Most board members who fail to get 50% of votes from shareholders keep their jobs anyway. That score would not be acceptable in school or politics or in any other venue where votes are counted, but it's just fine with American corporations. As one wag put it, "Most corporations demand free market capitalism outside but practice Stalinism inside."
The problem is that weak governance enables inadequate leadership. This, in turn, leads to poor decision-making and misallocation of capital. Americans asking what is wrong with the economy could start right there. Captive directors, those who are close to the CEO and support his or her management team unconditionally, create a back-scratching culture. Crony capitalism works in the short term but it tends not to survive for the long term. Aggressive competitors understand the value of honesty and debate. Those that do not get acquired by those who do. JL
Jeff Green reports in Business Week:
Members of the board of medical diagnostics company (IRIS)IRIS International courted trouble earlier this year when they voted to retain a 10-year-old poison pill takeover defense without seeking shareholder approval. They believed they were acting in the company’s best interests, says company spokesman Ron Stabiner. Many shareholders disagreed, and at the company’s annual meeting in May all nine of IRIS International’s directors received less than half of shareholders’ votes to retain their seats. That lack of support among a majority of investors triggered a company policy that required all board members to tender their resignations, which they did. Then things got interesting: The directors voted not to accept their own resignations, Stabiner says, and continued to do their jobs.
When it comes to electing directors, majority rule doesn’t always carry the day. At thousands of public companies the shareholder votes aren’t binding, and even one positive vote is enough to keep a director in his job.
In the past three years more than 200 directors at U.S. companies, from (CVC)Cablevision Systems and shopping network owner (HSNI)HSN to (SIRI)SiriusXM Radio and (TASR)Taser International, have failed to receive a majority of votes. In all but a few cases the rejected directors stayed, according to data collected by Institutional Shareholder Services, the Council of Institutional Investors, and GovernanceMetrics International. (Cablevision had no comment on its governance. Sirius and Taser didn’t respond to e-mails seeking comment.)
One example is Gregory Blatt, an HSN director who is chief executive officer of Internet company (IACI)IAC. In 2010, Blatt failed to receive a majority vote to retain his seat. He submitted his resignation, following HSN’s governance policy, but the board refused to accept it. Blatt will cut the number of boards on which he sits to two from three, which should alleviate future opposition, says Felise Glantz Kissell, HSN’s senior vice-president for investor relations and strategy.
Billionaire David Bonderman, founder of private equity firm TPG Capital and a board member at General Motors, likewise failed to receive a majority two years in a row at real estate information provider CoStar Group, a company he helped found. (TPG is not an investor.) Proxy advisers to institutional investors had cited his poor attendance at board meetings.

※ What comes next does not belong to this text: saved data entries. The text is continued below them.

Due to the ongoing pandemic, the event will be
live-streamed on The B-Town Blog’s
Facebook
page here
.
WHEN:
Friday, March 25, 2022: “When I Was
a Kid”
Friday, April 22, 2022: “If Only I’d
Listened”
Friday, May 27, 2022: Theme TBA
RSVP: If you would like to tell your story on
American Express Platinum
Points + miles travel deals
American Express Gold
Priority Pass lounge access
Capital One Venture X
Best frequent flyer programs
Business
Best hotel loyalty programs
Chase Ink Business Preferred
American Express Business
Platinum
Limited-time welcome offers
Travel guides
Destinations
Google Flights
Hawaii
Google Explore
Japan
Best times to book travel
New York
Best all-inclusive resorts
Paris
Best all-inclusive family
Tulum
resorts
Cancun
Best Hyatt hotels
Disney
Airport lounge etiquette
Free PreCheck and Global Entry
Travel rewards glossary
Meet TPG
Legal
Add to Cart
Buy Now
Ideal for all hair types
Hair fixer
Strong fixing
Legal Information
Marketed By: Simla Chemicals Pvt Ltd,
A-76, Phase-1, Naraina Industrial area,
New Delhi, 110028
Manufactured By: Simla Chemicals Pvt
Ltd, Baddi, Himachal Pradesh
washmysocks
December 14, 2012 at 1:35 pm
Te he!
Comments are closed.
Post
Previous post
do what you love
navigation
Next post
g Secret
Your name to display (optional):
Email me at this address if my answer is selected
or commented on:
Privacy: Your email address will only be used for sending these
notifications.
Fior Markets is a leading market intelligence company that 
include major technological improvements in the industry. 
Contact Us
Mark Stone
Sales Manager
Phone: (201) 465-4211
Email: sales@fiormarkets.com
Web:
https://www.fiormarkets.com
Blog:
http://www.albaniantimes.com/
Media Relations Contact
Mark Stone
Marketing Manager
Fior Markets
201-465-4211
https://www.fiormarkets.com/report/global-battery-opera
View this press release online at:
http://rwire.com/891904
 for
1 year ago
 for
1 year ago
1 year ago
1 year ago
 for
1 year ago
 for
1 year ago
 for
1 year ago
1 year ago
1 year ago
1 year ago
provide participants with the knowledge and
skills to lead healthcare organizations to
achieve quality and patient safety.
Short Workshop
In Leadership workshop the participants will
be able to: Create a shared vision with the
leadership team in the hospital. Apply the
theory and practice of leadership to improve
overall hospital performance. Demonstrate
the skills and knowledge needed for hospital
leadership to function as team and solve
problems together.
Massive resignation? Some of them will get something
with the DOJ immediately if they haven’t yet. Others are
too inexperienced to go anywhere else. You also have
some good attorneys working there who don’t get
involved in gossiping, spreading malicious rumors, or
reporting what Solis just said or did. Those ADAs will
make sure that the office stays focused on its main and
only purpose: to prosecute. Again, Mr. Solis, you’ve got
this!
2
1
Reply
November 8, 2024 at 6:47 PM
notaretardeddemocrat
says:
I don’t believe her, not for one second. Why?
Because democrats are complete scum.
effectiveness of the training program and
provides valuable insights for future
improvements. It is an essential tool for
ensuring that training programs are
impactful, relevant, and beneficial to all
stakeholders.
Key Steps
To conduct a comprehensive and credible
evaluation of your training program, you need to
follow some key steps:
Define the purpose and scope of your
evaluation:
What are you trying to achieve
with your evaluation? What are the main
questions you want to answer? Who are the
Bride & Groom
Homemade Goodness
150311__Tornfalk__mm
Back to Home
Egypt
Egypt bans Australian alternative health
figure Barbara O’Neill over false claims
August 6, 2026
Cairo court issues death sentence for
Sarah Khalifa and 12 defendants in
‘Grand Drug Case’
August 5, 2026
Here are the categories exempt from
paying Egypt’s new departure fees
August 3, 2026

Yet because the company does not require a majority for director votes, the financier was able to keep his seat. Bonderman declined to comment.
One corporate director who responded to shareholders’ votes is Rear Admiral Edward K. Walker Jr. He resigned from the board of military communications maker Herley Industries in March 2010 after receiving just 34 percent support. “I figured that the handwriting was on the wall for me and they probably needed some new blood,” says Walker, 78, who had sat on the board since 1997. “But you don’t want a practice where the board members automatically leave or stay. It’s like … a short-term pendulum swinging into the boardroom.”
Shareholder activists and pension funds want more directors who lose in shareholder votes to depart. The Council of Institutional Investors, an association representing $3 trillion in pension assets, sends letters to directors who don’t get a majority vote, asking them to resign. The Florida State Board of Administration, which manages a $140 billion state pension plan, sent letters to almost 2,200 companies asking them to adopt a policy that would require directors who fail to attract a majority of shareholder votes not to be reelected. So far about 60 of those companies have agreed.
The $155 billion California State Teachers’ Retirement System submitted 26 shareholder proposals asking for majority votes this year and plans 50 next year, says Anne Sheehan, director of corporate governance. Less than 1 percent of directors are rejected each year, so majority votes wouldn’t be disruptive, she says. Although many larger companies in the S&P 500, such as (DELL)Dell and (WMT)Wal-Mart Stores, have adopted the majority-vote requirement, thousands of smaller companies—including two-thirds of the Standard & Poor’s 1,500—have not.
“We have always held the fundamental belief that it should be one share, one vote,” says Michael McCauley, senior officer of investment programs and governance for Florida’s public pensions. “A system where you could have one favorable vote, and that’s legally enough to get elected, we don’t feel that’s the best practice.”
The bottom line: More than 200 corporate directors failed to win votes from a majority of shareholders since 2008. Activists want such directors to resign.